Ein solcher Fall mit einer sicher zu erwartenden Wiedergenesung liegt nicht vor. Der Kläger wusste, dass er an einer Krankheit leidet, die nicht geheilt ist und die jederzeit wieder auftreten kann. Die Durchführung der Reise hätte möglich sein können, aber auch scheitern können. Diese Unsicherheit nach Eintritt einer Krankheit hat nicht die Versicherung zu tragen, sondern der Versicherungsnehmer, der auf die Durchführung hofft.
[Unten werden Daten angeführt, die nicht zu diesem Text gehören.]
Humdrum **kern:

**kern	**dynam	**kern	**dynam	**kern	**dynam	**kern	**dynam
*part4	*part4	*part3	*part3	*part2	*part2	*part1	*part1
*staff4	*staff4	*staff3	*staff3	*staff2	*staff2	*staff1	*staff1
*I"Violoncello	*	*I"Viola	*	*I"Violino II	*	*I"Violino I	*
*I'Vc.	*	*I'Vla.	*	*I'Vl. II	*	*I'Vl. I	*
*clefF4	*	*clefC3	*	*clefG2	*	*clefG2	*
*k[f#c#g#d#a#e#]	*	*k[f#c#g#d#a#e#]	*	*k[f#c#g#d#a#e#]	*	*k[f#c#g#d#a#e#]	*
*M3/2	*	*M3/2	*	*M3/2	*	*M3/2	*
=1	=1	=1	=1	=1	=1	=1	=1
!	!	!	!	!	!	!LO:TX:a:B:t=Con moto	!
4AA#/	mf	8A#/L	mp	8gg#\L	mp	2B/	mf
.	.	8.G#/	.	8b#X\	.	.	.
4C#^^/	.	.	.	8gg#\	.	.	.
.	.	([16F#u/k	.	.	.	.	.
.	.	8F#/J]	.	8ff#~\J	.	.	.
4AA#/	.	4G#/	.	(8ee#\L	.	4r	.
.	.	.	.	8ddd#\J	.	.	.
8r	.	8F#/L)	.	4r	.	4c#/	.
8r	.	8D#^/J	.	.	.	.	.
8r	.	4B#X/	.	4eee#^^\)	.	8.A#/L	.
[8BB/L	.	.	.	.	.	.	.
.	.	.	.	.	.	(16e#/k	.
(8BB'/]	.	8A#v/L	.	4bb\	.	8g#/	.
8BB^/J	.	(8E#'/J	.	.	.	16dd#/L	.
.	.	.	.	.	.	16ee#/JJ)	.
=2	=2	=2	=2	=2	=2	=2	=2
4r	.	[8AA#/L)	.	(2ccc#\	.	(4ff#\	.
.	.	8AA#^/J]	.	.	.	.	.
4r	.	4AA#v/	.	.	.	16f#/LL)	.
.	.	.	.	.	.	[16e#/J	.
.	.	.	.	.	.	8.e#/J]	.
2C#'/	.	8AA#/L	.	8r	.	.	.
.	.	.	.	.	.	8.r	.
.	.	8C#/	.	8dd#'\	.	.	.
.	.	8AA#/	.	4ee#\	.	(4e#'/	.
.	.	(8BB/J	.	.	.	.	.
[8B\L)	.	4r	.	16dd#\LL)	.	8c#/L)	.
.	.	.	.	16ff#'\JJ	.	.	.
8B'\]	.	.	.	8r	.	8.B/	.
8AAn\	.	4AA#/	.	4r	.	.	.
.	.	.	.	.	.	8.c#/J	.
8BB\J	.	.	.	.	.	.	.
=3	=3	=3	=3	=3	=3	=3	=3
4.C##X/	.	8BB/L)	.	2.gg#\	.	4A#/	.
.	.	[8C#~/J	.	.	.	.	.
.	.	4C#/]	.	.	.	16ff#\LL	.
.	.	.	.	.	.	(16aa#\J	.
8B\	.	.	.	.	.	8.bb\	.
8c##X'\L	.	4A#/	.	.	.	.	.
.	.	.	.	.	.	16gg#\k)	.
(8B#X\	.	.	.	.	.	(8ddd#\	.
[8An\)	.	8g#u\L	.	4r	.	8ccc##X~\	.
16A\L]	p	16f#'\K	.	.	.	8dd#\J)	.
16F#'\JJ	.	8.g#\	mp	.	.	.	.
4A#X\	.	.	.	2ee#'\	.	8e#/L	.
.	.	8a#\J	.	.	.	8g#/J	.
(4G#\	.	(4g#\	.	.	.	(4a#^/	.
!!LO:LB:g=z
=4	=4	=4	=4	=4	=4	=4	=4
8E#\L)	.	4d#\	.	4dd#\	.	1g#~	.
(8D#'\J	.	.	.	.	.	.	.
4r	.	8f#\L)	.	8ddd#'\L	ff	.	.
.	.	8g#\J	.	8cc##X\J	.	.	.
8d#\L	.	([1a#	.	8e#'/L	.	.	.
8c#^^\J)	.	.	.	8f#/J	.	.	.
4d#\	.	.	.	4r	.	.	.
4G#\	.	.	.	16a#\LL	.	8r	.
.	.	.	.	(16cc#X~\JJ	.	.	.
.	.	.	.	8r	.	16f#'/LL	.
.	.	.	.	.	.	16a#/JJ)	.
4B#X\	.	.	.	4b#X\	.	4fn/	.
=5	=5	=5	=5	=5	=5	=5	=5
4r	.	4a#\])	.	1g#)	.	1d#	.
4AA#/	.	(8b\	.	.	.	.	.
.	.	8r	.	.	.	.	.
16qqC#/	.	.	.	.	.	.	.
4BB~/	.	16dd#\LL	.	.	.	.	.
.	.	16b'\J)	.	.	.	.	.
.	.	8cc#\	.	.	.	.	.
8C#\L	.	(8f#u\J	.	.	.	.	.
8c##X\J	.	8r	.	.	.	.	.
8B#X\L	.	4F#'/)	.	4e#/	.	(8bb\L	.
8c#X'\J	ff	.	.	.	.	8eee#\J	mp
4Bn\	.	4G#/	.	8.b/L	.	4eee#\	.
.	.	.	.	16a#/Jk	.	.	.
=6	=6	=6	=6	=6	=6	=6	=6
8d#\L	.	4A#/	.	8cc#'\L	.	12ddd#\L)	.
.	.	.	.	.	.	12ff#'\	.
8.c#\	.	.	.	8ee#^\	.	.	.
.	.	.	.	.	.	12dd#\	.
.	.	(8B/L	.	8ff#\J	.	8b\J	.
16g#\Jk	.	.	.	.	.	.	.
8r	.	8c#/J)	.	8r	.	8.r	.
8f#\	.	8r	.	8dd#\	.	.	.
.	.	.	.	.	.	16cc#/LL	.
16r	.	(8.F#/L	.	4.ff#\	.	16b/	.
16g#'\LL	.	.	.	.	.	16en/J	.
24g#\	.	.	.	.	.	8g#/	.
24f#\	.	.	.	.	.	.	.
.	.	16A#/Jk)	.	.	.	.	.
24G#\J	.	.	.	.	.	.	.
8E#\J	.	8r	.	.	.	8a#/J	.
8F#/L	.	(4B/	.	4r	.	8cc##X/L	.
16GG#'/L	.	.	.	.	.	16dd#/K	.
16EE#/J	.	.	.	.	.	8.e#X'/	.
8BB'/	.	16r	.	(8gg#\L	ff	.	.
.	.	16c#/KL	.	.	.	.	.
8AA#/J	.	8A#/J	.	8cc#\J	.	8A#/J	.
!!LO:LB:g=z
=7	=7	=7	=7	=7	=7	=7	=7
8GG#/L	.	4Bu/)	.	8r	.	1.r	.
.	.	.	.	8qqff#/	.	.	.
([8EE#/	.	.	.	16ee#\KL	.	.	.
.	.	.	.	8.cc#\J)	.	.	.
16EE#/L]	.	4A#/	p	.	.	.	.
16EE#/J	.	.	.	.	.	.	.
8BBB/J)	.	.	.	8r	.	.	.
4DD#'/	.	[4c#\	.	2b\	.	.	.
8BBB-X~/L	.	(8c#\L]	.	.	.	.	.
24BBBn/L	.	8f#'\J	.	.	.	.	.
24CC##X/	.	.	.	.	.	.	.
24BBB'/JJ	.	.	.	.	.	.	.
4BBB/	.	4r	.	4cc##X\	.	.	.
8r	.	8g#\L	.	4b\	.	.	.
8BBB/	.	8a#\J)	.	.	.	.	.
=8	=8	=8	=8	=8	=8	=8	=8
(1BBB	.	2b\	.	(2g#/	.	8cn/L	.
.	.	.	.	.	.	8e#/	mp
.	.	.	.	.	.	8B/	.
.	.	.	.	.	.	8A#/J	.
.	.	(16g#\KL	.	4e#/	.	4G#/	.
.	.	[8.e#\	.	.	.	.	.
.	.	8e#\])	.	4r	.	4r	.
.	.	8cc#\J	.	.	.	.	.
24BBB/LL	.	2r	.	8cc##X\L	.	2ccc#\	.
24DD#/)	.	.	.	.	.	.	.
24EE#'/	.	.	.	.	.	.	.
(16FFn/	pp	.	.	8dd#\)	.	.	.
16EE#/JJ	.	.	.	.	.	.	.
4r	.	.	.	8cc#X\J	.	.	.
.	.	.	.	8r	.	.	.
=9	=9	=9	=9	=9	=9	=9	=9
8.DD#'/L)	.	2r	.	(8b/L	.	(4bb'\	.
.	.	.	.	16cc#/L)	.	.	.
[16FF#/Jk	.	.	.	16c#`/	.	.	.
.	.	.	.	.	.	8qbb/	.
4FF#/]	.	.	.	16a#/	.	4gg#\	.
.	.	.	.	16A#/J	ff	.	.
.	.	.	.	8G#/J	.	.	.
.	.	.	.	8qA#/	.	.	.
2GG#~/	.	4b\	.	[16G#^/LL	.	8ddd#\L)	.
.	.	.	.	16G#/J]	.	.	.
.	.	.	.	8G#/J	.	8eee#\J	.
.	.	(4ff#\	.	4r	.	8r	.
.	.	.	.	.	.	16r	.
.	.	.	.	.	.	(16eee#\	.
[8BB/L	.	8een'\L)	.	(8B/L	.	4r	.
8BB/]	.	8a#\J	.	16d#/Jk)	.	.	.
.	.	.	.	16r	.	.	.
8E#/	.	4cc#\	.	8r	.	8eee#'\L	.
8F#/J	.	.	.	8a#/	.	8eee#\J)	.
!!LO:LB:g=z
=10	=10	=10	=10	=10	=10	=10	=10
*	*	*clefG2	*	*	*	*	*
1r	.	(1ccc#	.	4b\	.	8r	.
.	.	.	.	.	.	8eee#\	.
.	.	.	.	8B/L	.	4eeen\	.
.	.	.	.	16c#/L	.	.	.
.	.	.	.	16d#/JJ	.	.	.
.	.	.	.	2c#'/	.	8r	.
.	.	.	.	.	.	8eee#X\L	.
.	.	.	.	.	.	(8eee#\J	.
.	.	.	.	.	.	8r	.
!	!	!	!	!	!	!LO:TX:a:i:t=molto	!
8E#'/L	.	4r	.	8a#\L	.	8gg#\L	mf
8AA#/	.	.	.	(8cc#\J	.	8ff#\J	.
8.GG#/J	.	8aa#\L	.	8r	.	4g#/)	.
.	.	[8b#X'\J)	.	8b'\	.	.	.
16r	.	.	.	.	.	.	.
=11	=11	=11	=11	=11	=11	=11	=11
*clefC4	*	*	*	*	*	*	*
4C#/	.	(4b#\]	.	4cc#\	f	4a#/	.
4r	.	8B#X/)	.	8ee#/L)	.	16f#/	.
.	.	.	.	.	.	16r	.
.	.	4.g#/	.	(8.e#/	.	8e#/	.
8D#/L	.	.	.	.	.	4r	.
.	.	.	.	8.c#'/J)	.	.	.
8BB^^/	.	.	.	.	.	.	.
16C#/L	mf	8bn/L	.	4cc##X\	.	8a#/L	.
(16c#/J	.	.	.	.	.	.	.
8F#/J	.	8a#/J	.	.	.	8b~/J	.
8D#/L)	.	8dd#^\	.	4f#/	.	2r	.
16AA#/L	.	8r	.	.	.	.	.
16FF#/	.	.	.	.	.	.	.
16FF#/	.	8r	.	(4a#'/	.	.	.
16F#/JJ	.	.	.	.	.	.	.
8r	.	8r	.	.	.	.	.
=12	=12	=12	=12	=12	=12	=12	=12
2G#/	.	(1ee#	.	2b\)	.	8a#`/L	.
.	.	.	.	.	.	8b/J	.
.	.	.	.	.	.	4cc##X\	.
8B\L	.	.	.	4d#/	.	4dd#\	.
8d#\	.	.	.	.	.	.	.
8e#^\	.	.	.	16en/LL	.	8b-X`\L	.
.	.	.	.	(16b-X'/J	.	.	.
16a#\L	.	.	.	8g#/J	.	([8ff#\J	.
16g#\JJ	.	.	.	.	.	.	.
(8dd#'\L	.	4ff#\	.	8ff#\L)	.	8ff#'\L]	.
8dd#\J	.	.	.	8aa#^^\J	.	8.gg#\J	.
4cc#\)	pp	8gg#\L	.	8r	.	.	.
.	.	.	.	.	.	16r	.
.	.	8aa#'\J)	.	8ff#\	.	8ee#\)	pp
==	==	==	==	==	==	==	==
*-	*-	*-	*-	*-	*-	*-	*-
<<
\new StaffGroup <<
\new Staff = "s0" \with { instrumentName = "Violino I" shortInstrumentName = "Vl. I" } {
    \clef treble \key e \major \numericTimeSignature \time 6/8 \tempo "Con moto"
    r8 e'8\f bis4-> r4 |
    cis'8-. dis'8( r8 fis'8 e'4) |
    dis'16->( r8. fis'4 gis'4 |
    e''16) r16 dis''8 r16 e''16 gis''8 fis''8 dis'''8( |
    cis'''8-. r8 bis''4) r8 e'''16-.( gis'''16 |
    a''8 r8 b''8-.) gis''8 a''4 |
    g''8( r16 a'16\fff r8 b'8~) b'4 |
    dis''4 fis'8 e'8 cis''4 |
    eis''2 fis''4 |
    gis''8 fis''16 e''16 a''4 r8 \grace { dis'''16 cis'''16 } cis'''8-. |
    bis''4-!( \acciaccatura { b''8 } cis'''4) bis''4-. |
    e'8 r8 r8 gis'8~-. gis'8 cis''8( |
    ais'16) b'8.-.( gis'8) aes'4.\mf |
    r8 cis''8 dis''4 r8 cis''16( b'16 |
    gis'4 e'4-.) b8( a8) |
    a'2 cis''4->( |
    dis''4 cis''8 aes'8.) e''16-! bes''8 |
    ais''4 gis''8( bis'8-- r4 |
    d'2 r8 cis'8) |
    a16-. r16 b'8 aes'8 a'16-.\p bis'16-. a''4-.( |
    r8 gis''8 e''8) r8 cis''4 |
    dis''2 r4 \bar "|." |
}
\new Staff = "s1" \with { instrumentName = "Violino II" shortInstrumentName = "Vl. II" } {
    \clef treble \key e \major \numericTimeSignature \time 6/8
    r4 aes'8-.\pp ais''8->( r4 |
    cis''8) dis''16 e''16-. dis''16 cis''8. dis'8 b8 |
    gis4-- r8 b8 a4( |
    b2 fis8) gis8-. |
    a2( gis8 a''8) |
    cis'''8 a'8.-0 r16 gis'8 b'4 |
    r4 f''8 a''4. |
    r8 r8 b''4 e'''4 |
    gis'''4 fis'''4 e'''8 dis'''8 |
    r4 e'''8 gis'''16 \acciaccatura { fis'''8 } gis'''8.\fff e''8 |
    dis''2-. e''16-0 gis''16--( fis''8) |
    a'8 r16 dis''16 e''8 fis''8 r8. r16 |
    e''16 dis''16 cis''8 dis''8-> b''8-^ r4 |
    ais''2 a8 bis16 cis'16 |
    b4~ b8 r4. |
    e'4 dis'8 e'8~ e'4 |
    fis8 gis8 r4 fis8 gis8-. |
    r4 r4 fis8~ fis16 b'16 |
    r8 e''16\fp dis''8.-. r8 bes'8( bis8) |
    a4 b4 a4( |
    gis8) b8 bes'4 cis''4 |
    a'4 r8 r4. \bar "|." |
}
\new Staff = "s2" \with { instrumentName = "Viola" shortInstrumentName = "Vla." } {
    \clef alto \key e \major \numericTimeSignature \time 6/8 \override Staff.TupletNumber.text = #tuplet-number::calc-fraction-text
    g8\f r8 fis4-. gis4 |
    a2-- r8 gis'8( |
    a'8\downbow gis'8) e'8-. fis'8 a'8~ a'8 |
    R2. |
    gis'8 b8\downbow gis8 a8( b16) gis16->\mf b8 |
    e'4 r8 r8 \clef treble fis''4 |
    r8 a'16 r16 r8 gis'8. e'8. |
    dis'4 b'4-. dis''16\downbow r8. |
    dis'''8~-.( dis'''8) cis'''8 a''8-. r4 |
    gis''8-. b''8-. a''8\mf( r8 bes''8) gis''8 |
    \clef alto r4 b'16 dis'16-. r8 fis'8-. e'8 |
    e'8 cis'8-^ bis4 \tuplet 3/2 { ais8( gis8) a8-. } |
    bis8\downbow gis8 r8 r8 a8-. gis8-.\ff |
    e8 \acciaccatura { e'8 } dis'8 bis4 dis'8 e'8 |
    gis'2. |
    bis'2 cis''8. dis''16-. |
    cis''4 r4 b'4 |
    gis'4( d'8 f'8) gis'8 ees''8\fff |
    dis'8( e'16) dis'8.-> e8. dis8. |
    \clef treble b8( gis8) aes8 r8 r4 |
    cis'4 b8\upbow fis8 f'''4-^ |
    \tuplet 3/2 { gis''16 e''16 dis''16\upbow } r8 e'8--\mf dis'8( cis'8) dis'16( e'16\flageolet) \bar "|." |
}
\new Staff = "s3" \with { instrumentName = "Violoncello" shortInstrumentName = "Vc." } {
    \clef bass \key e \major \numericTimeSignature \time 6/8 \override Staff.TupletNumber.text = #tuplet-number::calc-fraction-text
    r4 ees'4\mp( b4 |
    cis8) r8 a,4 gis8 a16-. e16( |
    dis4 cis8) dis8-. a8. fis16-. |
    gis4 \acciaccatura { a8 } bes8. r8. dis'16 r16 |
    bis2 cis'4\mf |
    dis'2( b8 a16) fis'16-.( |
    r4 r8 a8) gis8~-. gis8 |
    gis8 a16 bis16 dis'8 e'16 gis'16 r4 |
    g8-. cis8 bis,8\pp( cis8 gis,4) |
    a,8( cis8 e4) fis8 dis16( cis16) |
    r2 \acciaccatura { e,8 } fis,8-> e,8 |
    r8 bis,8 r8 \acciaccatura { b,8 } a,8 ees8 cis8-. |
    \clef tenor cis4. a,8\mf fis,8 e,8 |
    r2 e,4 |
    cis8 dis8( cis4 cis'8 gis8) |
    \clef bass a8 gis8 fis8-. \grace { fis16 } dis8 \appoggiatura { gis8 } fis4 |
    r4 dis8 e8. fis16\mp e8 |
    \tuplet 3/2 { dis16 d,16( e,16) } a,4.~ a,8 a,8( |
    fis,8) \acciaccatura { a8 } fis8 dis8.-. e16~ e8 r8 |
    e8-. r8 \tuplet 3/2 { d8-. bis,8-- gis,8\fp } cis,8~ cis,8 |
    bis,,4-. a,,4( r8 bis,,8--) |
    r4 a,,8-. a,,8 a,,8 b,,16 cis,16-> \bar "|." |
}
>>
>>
Ab dem Zeitpunkt, als der Kläger wusste, dass er an der Grunderkrankung Epilepsie leidet, wäre es seine Obliegenheit gewesen, unverzüglich zu stornieren, um spätere höhere Stornokosten zu vermeiden, da ihm ab diesem Zeitpunkt die Unsicherheit der Reisedurchführung bekannt war. Dass dies unterblieb, war grob fahrlässig.

20

Die Kosten für die unsichere Hoffnung, dass es gut gehen werde, muss der Kläger selbst tragen. Nach Eintritt einer Erkrankung liegt das Risiko der fehlenden Genesung beim Versicherungsnehmer. Soweit der Kläger ausführt, dass ärztlicherseits keine Bedenken bestanden hätten, dass der Kläger die Reise durchführt, benennt der Kläger als Beweis hierfür die Anlage B 3, aus der sich aber nur ergibt, dass zum Zeitpunkt der Reisebuchung keine Bedenken bestanden. Letztlich kommt es aber auf Bedenken nicht an, da nur die sichere ärztliche Zusage der Wiedergenesung bis zur Reise den Kläger vom Vorwurf der groben Fahrlässigkeit entlasten könnte.

21

Soweit der Kläger meint, er könnte keine Reisen unternehmen; da zumindest die abstrakte Möglichkeit einer akuten weiteren Erkrankung bestehe, sei hierzu angemerkt, dass der Kläger durchaus weiterhin Reisen unternehmen kann, aber das Risiko eines krankheitsbedingten Reiseausfalls selbst tragen muss und eben zumindest bei der Beklagten nicht versichern kann.

22

Die Kostenentscheidung folgt aus § 91 I ZPO.

23

Die Entscheidung über die vorläufige Vollstreckbarkeit folgt aus § 708 Nr. 11, 711 ZPO.